Task ▸ Taking the line with "thumb mcp: (572, 666)" as the first and the last line of the entries as the final one, copy that span exactly.
- Opening Delimiter -
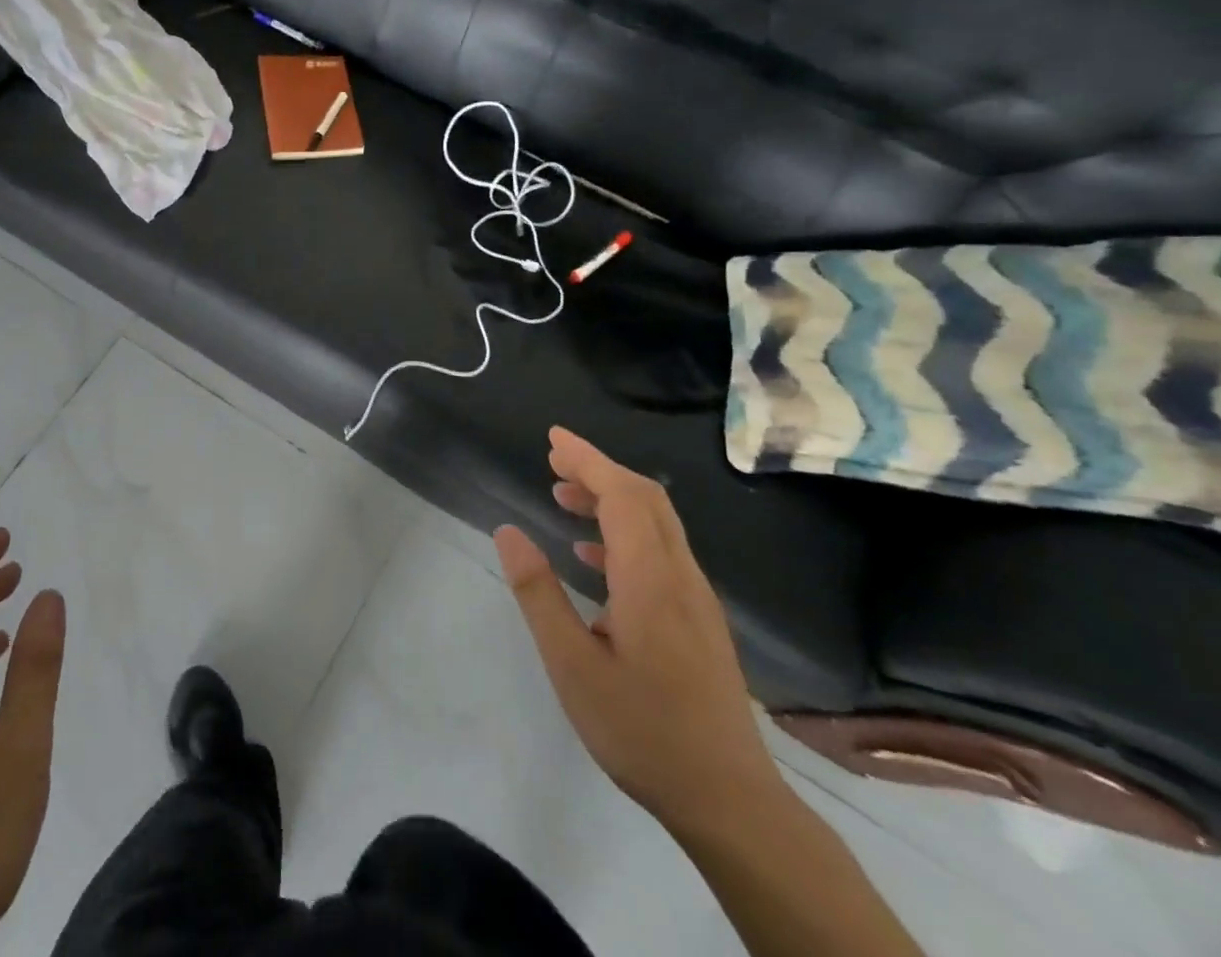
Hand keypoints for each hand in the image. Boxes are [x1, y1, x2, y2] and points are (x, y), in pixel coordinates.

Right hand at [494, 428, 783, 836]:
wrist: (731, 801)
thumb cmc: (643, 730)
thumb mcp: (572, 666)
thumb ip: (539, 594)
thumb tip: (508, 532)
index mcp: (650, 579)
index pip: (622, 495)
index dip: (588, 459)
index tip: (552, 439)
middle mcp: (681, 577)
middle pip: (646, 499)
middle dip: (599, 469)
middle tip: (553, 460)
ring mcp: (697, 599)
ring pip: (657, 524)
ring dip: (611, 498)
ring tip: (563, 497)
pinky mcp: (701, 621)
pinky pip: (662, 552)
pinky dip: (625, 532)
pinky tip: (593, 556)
- Closing Delimiter -
Answer section ▸
thumb mcp: (572, 666)
thumb ip: (539, 594)
thumb tip: (508, 532)
index mcp: (650, 579)
index pip: (622, 495)
index dip: (588, 459)
index tip: (552, 439)
middle mcp: (681, 577)
middle pip: (646, 499)
middle dip: (599, 469)
middle tip: (553, 460)
ring mcp: (697, 599)
ring pip: (657, 524)
ring dip: (611, 498)
ring tip: (563, 497)
pinky mcp: (701, 621)
pinky pip: (662, 552)
pinky dip: (625, 532)
pinky tip: (593, 556)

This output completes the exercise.